Vous êtes friand de bons sentiments ? Vous pensez que la vie est belle, douce ? Que l'avenir est radieux ? Vous aimez lire de longs poèmes sur l’incommensurable beauté d'une fleur ?
Alors, éviter Cioran
Si par contre vous êtes en pleine phase de dépression, que la joie qui suinte des autres vous énerve et que vous ne voyez pas pourquoi vous devriez vous soumettre à la dictature du bonheur. Si vous êtes pleins de cynisme et de passion triste alors, lisez les Syllogismes de l’Amertume de Emil Cioran .
Emil Cioran, né le 8 avril 1911 à Rășinari en Roumanie, mort le 20 juin 1995 à Paris, est un philosophe et écrivain roumain, d'expression roumaine initialement, puis française à partir de 1949 (Précis de décomposition). Il est interdit de séjour dans son pays d'origine à partir de 1946, pendant le régime communiste.
Il est l'un des derniers représentant du scepticisme et du cynisme. Souvent plus connu pour ces aphorismes, il a également écrit des essais plus longs (que je n’ai encore jamais lu)
Les syllogismes de l’amertume sont un recueil d’aphorismes et de pensée divers et varié
Quelques exemples :
« Shakespeare : rendez-vous d’une rose avec une hache »
« Les “sources” d’un écrivain, ce sont ces hontes ; celui qui n’en découvre pas en soi, ou s’y dérobe est voué au plagiat ou à la critique. »
« Point de salut, sinon dans l’imitation du silence. Mais notre loquacité est prénatale. Race de phraseurs, de spermatozoïde verbeux, nous sommes chimiquement liés au Mot »
« Ce qui nous distingue de nos prédécesseurs, c’est notre sans gêne à l’égard du Mystère. Nous l’avons même débaptisé : ainsi est né l’Absurde »
« Il est incroyable que la perspective d’avoir un biographe n’ait fait renoncer personne à avoir une vie. »
« Chaque pensée devrait rappeler la ruine d’un sourire »

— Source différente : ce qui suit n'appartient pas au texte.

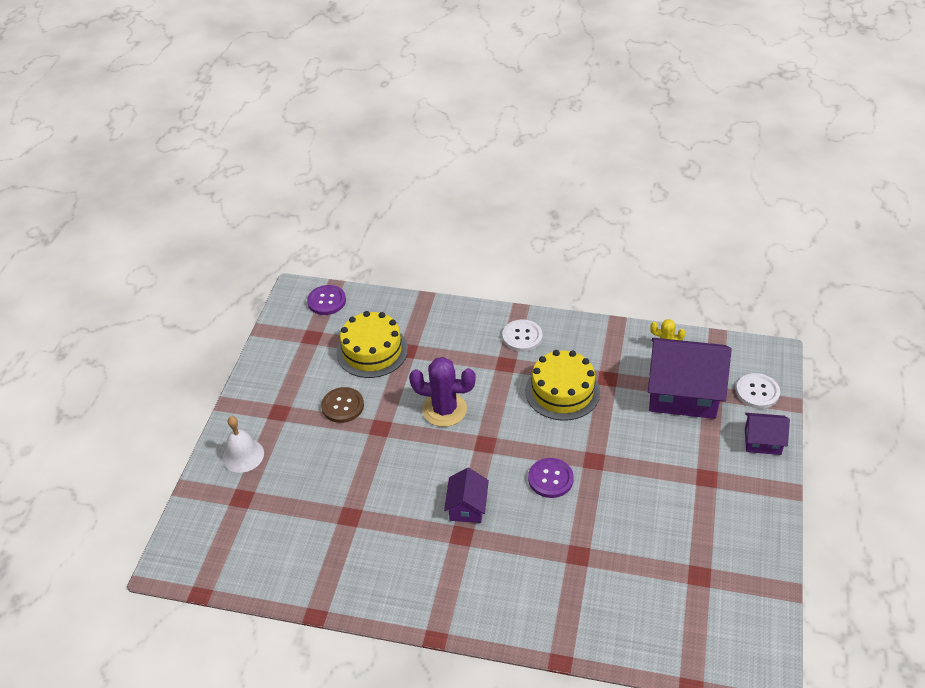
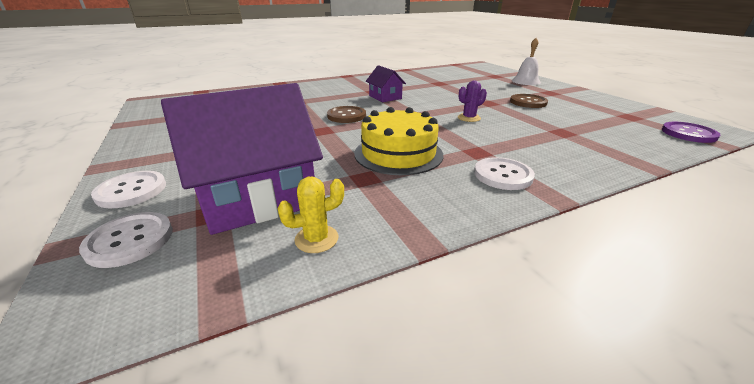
camera: 140 degrees right, 15 degrees down
(372, 351) = (580, 124): yellow cake -> none
(444, 410) = (469, 118): purple cactus -> purple cactus, size x0.55
(550, 479) = (346, 116): purple button -> brown button
(762, 441) = (131, 191): purple house -> white button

« Le Réel me donne de l’asthme »
« La tristesse : un appétit qu’aucun malheur ne rassasie »
« Pourquoi nous retirer et abandonner la partie quand il nous reste tant d’êtres à décevoir »
« Tu as rêvé d’incendier l’univers et tu n’as même pas réussi à communiquer ta flamme aux mots, à en allumer un seul »
« — Vous devriez travailler, gagner votre vie, rassembler vos forces ? – Mes forces ? Je les ai gaspillées, je les ai toutes employées à effacer en moi les vestiges de Dieu… Et maintenant, je serais pour toujours inoccupé… »
« Ce n’est pas Dieu, c’est,la Douleur qui joue des avantages de l’ubiquité » » qui ne voit pas la mort en rose est affectée d’un daltonisme du cœur »
(et ma petite préférée)
« “Le secret de mon adaptation à la vie ? J’ai changé de désespoir comme de chemises »
Mon avis : Je viens de finir ce recueil, je n’est encore rien lu d’autre de lui, même si j’en avais pas mal entendu parler. D’abord c’est pas parce que c’est un recueil d’aphorismes qu’il n’ya pas une argumentation, une construction. Au contraire. C’est un peu en demi-teinte, on cherche à s’accrocher à une logique, c’est un peu difficile. Mais une fois la dernière page tournée, on prend ce qu’on en a à prendre.